- [WHAT THIS TASK INVOLVES]:
Start at the line in the entries below that contains "M97,861L96,889L5,906V878Z", stop at the line that contains "M73,1079L70,1138L23,1149L28,1089Z", and output exactly the lines in that span, both ends included.

════════════════

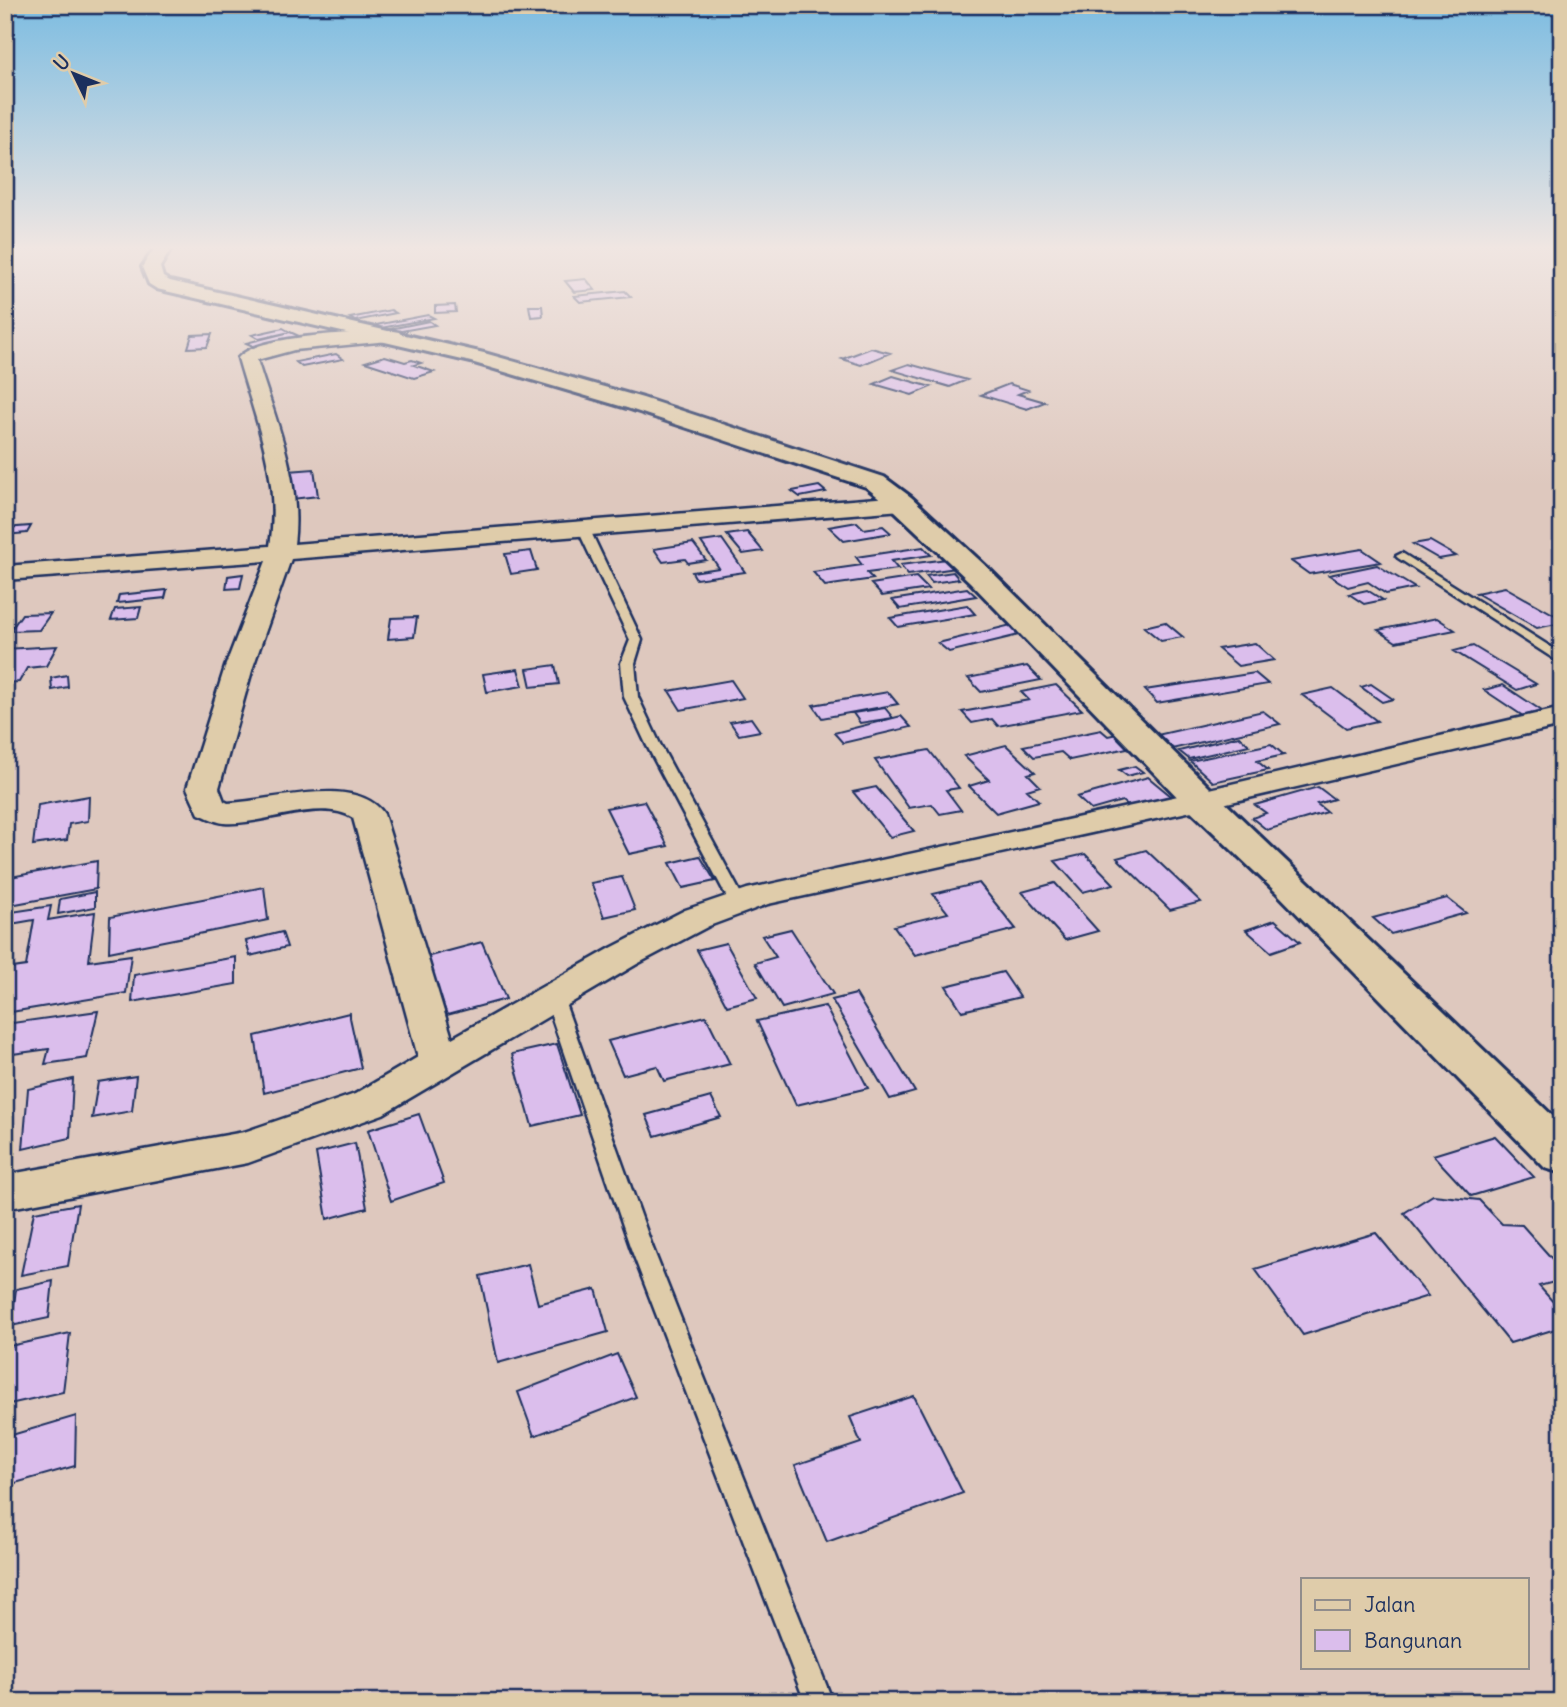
<svg xmlns="http://www.w3.org/2000/svg" width="1567" height="1707" font-family="Delius,sans-serif">
<rect width="100%" height="100%" fill="#dec8be"/>
<filter id="ink" filterUnits="userSpaceOnUse"><feTurbulence type="fractalNoise" baseFrequency=".0143" numOctaves="2"/><feDisplacementMap in="SourceGraphic" scale="14" xChannelSelector="R" yChannelSelector="G"/><feConvolveMatrix kernelMatrix="1 2 1 2 8 2 1 2 1" color-interpolation-filters="sRGB"/></filter>
<g filter="url(#ink)">
<path fill="#dbbeec" stroke="#1b2f5e" stroke-width="2" d="M586,279L595,290L574,292L565,281Z
M625,291L631,297L580,302L574,296Z
M455,305L456,312L435,313V306Z
M529,306H542L543,316L531,317Z
M391,310L396,313L355,321L350,318Z
M428,315L434,318L381,328L376,325Z
M429,321L435,325L396,332L390,329Z
M283,328L290,332L259,339L252,335Z
M290,332L299,336L255,347L246,343Z
M212,334L207,347L188,348L192,335Z
M871,348L890,353L861,365L842,359Z
M336,354L343,359L302,367L296,362Z
M385,356L405,362L412,360L421,363L414,365L434,372L414,378L365,362Z
M909,364L967,380L950,387L892,370Z
M893,376L931,387L912,395L874,384Z
M1009,384L1028,390L1018,394L1045,402L1027,409L981,395Z
M314,469L318,496L292,499L289,471Z
M819,486L826,492L800,497L792,491Z
M857,522L864,529L883,526L891,533L844,541L829,527Z
M31,526L27,533L5,535V528Z
M747,532L763,551L743,554L727,535Z
M722,539L745,572L696,579L692,572L719,568L701,542Z
M1430,541L1456,556L1439,559L1413,544Z
M693,543L706,560L688,563L685,559L663,562L654,549Z
M923,547L931,555L891,561L898,569L867,573L873,579L825,586L813,572L862,565L856,557Z
M1362,549L1381,562L1309,574L1291,561Z
M531,551L537,570L511,574L505,554Z
M947,559L956,568L908,575L900,565Z
M1377,565L1415,588L1386,594L1368,582L1348,587L1329,575Z
M953,572L959,579L932,583L926,576Z
M243,574L240,588L226,589L228,576Z
M916,577L928,589L882,596L871,584Z
M1505,587L1562,619V623L1537,628L1476,593Z
M967,588L976,596L900,609L892,600Z
M167,590L165,598L117,603L119,595Z
M1367,590L1383,600L1364,604L1349,594Z
M967,605L975,614L898,627L890,618Z
M141,607L138,618L111,620L115,609Z
M51,613L39,630L10,631L22,614Z
M417,617L414,637L388,639L391,618Z
M1437,618L1455,630L1396,642L1378,630Z
M1165,622L1183,637L1161,641L1144,627Z
M1011,625L1023,634L949,652L938,643Z
M1255,643L1274,660L1238,666L1218,649Z
M57,646L46,666L27,668L19,682L5,683V649Z
M1473,646L1536,684L1517,690L1454,651Z
M555,665L559,684L531,687L527,669Z
M1027,666L1041,680L981,692L968,678Z
M518,669L523,686L487,692L483,674Z
M1255,673L1268,684L1157,703L1145,690Z
M67,675L68,687L52,690L51,678Z
M731,680L743,698L681,710L669,691Z
M1371,684L1393,699L1382,702L1361,687Z
M1056,685L1082,710L998,726L992,719L972,723L962,712L1029,700L1021,692Z
M1503,685L1542,711L1523,716L1484,690Z
M1333,688L1377,721L1346,728L1302,695Z
M888,692L898,704L822,718L813,705Z
M885,708L893,718L860,723L853,713Z
M1263,711L1280,724L1172,749L1157,735Z
M901,716L911,727L843,743L834,733Z
M751,718L760,731L739,735L730,722Z
M1101,730L1108,736L1122,733L1137,746L1070,760L1061,752L1034,757L1023,746Z
M1239,736L1249,745L1189,759L1179,751Z
M1271,744L1284,755L1257,761L1268,770L1213,782L1190,761Z
M1006,745L1035,772L1028,774L1040,786L1027,790L1039,801L996,813L969,786L989,780L964,756Z
M929,750L959,788L946,790L961,810L940,814L932,804L909,808L875,760Z
M1135,766L1143,772L1127,776L1119,770Z
M1148,777L1171,796L1130,808L1122,801L1091,810L1077,797Z
M876,787L914,831L890,837L853,792Z
M1318,787L1334,799L1317,804L1327,812L1267,830L1252,818L1266,813L1255,805Z
M89,796L88,821L69,824L67,840L33,845L38,805Z
M644,801L668,846L629,854L606,808Z
M1146,850L1201,902L1170,910L1117,858Z
M1085,854L1114,884L1083,892L1055,861Z
M700,856L715,881L683,888L670,863Z
M97,861L96,889L5,906V878Z
M622,877L635,910L604,917L591,883Z
M979,883L1016,929L915,955L894,926L948,913L933,894Z
M1055,883L1098,931L1065,940L1022,892Z
M264,887L268,920L109,952L110,917Z
M95,892V907L58,914L60,899Z
M1447,898L1466,913L1391,934L1373,918Z
M51,906L48,920L95,912L89,961L131,955L126,993L5,1013V969L26,966L34,920L5,925V913Z
M1275,920L1300,942L1271,952L1246,930Z
M791,929L833,994L782,1008L755,963L776,957L762,936Z
M282,932L287,947L250,956L246,941Z
M482,942L506,999L447,1015L426,957Z
M726,943L757,998L727,1006L697,950Z
M236,957V984L132,1002L134,975Z
M1003,972L1020,997L962,1011L946,986Z
M856,994L915,1092L890,1099L832,1000Z
M825,1006L868,1088L796,1105L757,1021Z
M98,1011L87,1058L45,1064L49,1049L5,1055V1024Z
M349,1013L361,1068L264,1093L255,1036Z
M706,1016L730,1064L664,1081L657,1066L623,1075L608,1041Z
M557,1044L580,1115L532,1126L512,1054Z
M136,1076L132,1111L92,1118L98,1082Z
M73,1079L70,1138L23,1149L28,1089Z
M711,1097L721,1117L655,1136L646,1115Z
M419,1114L444,1183L391,1201L368,1130Z
M1495,1136L1534,1177L1471,1196L1433,1155Z
M355,1143L367,1208L327,1219L316,1153Z
M1433,1195L1479,1200L1502,1224L1522,1225L1562,1270V1280L1539,1286L1562,1312V1327L1510,1343L1404,1213Z
M78,1204L68,1266L21,1275L34,1212Z
M1376,1233L1428,1296L1303,1335L1255,1269Z
M528,1264L538,1304L596,1289L608,1332L498,1363L480,1276Z
M53,1281L49,1318L11,1326L16,1289Z
M70,1333L63,1392L5,1405V1347Z
M617,1354L636,1397L534,1436L518,1392Z
M914,1396L963,1493L827,1542L795,1465L861,1443L850,1417Z
M76,1416L75,1466L5,1486V1437Z"/>
<g fill="none" stroke-linecap="round" stroke-linejoin="round">
<defs>
<path id="lane" d="M580,528L590,530L642,640L635,663L638,697L660,744L746,903L744,907L738,908L730,903L646,744L624,697L621,663L630,640L578,530Z
M1402,553L1562,654V664L1398,558L1396,556Z
M554,992L560,994L563,998L652,1246L833,1702H805L630,1246L545,998L548,994Z"/>
<path id="street" d="M393,331L399,332L402,336L399,340L294,350L257,360C276,421 302,480 294,544L902,496L910,498L913,503L910,508L902,510L291,559L253,667L219,788L224,801L228,803C270,802 356,773 384,814L452,1038L611,948L685,910L747,889L1201,791L1562,708V726L1201,809L768,904L709,926L637,964L383,1114L248,1163L5,1209V1175L244,1132L355,1094L418,1057L353,818C321,797 261,826 224,823C215,822 207,817 199,814L187,788L225,667L266,561L5,580V566L270,546C281,479 256,422 238,358C257,334 361,333 393,331Z"/>
<path id="secondary" d="M156,246H173L160,267L163,277L170,281L484,353L643,398L884,477L911,497L990,570L1214,792L1562,1125V1173L1545,1168L1276,892L1188,808L970,582L893,509L866,487L627,408L471,362L157,289L149,284L142,267Z"/>
</defs>
<use href="#lane" stroke="#1b2f5e" stroke-width="5"/>
<use href="#street" stroke="#1b2f5e" stroke-width="5"/>
<use href="#secondary" stroke="#1b2f5e" stroke-width="6"/>
<use href="#lane" fill="#dfccaa" fill-rule="evenodd"/>
<use href="#street" fill="#dfccaa" fill-rule="evenodd"/>
<use href="#secondary" fill="#dfccaa" fill-rule="evenodd"/>
</g>
</g>
<linearGradient id="sky" x2="0" y2="1"><stop stop-color="#7cbce1"/><stop offset="0.51" stop-color="#f0e6e2"/><stop offset="1" stop-color="#f0e6e2" stop-opacity="0"/></linearGradient>
<rect width="1567" height="485" fill="url(#sky)"/>
<rect width="1567" height="1707" fill="none" stroke="#dfccaa" stroke-width="28"/>
<rect x="14" y="14" width="1539" height="1679" fill="none" stroke="#1b2f5e" stroke-width="2.5" filter="url(#ink)"/>
<rect x="1301" y="1578" width="228" height="91" fill="#dfccaa" stroke="#918d8c" stroke-width="2"/>
<rect x="1315" y="1600" width="35" height="10" fill="#dfccaa" stroke="#918d8c" stroke-width="2"/>
<text x="1364" y="1612" font-size="21" fill="#1b2f5e">Jalan</text>
<rect x="1315" y="1630" width="35" height="21" fill="#dbbeec" stroke="#918d8c" stroke-width="2"/>
<text x="1364" y="1648" font-size="21" fill="#1b2f5e">Bangunan</text>
<g transform="translate(74 74) rotate(313)" stroke="#dfccaa" stroke-width="5" paint-order="stroke">
<path d="M0-5L12 26L0 18L-12 26Z" fill="#1b2f5e"/>
<text y="-10" font-size="19" font-weight="bold" text-anchor="middle" fill="#1b2f5e">U</text>
</g>
</svg>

════════════════

- [TASK OUTPUT]:
M97,861L96,889L5,906V878Z
M622,877L635,910L604,917L591,883Z
M979,883L1016,929L915,955L894,926L948,913L933,894Z
M1055,883L1098,931L1065,940L1022,892Z
M264,887L268,920L109,952L110,917Z
M95,892V907L58,914L60,899Z
M1447,898L1466,913L1391,934L1373,918Z
M51,906L48,920L95,912L89,961L131,955L126,993L5,1013V969L26,966L34,920L5,925V913Z
M1275,920L1300,942L1271,952L1246,930Z
M791,929L833,994L782,1008L755,963L776,957L762,936Z
M282,932L287,947L250,956L246,941Z
M482,942L506,999L447,1015L426,957Z
M726,943L757,998L727,1006L697,950Z
M236,957V984L132,1002L134,975Z
M1003,972L1020,997L962,1011L946,986Z
M856,994L915,1092L890,1099L832,1000Z
M825,1006L868,1088L796,1105L757,1021Z
M98,1011L87,1058L45,1064L49,1049L5,1055V1024Z
M349,1013L361,1068L264,1093L255,1036Z
M706,1016L730,1064L664,1081L657,1066L623,1075L608,1041Z
M557,1044L580,1115L532,1126L512,1054Z
M136,1076L132,1111L92,1118L98,1082Z
M73,1079L70,1138L23,1149L28,1089Z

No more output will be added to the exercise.